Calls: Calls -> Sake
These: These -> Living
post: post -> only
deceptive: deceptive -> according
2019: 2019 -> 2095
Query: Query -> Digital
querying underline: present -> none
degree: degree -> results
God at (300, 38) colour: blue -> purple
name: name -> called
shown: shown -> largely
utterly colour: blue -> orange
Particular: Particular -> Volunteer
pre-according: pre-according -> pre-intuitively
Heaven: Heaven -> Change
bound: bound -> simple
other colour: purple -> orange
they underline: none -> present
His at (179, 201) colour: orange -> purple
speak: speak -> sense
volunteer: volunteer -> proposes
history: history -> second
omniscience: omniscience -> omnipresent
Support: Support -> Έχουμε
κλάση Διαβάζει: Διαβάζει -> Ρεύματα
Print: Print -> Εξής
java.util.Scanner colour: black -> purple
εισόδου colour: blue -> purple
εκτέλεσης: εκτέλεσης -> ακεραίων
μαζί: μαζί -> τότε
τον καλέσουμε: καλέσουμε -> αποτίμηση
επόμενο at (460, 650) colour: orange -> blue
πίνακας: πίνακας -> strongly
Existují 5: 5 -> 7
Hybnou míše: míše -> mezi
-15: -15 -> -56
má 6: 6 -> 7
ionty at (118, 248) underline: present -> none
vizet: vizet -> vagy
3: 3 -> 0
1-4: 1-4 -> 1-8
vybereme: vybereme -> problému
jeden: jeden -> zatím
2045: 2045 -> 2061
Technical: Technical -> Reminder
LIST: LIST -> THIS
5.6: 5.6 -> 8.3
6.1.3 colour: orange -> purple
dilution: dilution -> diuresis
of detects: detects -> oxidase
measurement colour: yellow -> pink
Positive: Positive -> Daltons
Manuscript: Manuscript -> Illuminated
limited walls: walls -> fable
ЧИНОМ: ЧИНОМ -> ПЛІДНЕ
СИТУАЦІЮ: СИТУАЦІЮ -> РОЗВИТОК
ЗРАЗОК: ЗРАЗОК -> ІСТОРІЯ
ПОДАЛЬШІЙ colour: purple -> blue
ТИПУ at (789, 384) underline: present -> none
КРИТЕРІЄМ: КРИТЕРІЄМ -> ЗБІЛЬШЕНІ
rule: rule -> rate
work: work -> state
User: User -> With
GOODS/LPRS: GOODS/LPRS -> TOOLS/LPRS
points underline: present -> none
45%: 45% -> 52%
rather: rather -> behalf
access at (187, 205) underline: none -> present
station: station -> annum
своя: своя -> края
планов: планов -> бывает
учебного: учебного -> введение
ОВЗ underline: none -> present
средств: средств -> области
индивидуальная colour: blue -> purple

------------------------------------------------------------------------

Work required: Reproduce every line of the material above word for word, leaving each character, number and arrow unchanged.

Exercise output:
Calls: Calls -> Sake
These: These -> Living
post: post -> only
deceptive: deceptive -> according
2019: 2019 -> 2095
Query: Query -> Digital
querying underline: present -> none
degree: degree -> results
God at (300, 38) colour: blue -> purple
name: name -> called
shown: shown -> largely
utterly colour: blue -> orange
Particular: Particular -> Volunteer
pre-according: pre-according -> pre-intuitively
Heaven: Heaven -> Change
bound: bound -> simple
other colour: purple -> orange
they underline: none -> present
His at (179, 201) colour: orange -> purple
speak: speak -> sense
volunteer: volunteer -> proposes
history: history -> second
omniscience: omniscience -> omnipresent
Support: Support -> Έχουμε
κλάση Διαβάζει: Διαβάζει -> Ρεύματα
Print: Print -> Εξής
java.util.Scanner colour: black -> purple
εισόδου colour: blue -> purple
εκτέλεσης: εκτέλεσης -> ακεραίων
μαζί: μαζί -> τότε
τον καλέσουμε: καλέσουμε -> αποτίμηση
επόμενο at (460, 650) colour: orange -> blue
πίνακας: πίνακας -> strongly
Existují 5: 5 -> 7
Hybnou míše: míše -> mezi
-15: -15 -> -56
má 6: 6 -> 7
ionty at (118, 248) underline: present -> none
vizet: vizet -> vagy
3: 3 -> 0
1-4: 1-4 -> 1-8
vybereme: vybereme -> problému
jeden: jeden -> zatím
2045: 2045 -> 2061
Technical: Technical -> Reminder
LIST: LIST -> THIS
5.6: 5.6 -> 8.3
6.1.3 colour: orange -> purple
dilution: dilution -> diuresis
of detects: detects -> oxidase
measurement colour: yellow -> pink
Positive: Positive -> Daltons
Manuscript: Manuscript -> Illuminated
limited walls: walls -> fable
ЧИНОМ: ЧИНОМ -> ПЛІДНЕ
СИТУАЦІЮ: СИТУАЦІЮ -> РОЗВИТОК
ЗРАЗОК: ЗРАЗОК -> ІСТОРІЯ
ПОДАЛЬШІЙ colour: purple -> blue
ТИПУ at (789, 384) underline: present -> none
КРИТЕРІЄМ: КРИТЕРІЄМ -> ЗБІЛЬШЕНІ
rule: rule -> rate
work: work -> state
User: User -> With
GOODS/LPRS: GOODS/LPRS -> TOOLS/LPRS
points underline: present -> none
45%: 45% -> 52%
rather: rather -> behalf
access at (187, 205) underline: none -> present
station: station -> annum
своя: своя -> края
планов: планов -> бывает
учебного: учебного -> введение
ОВЗ underline: none -> present
средств: средств -> области
индивидуальная colour: blue -> purple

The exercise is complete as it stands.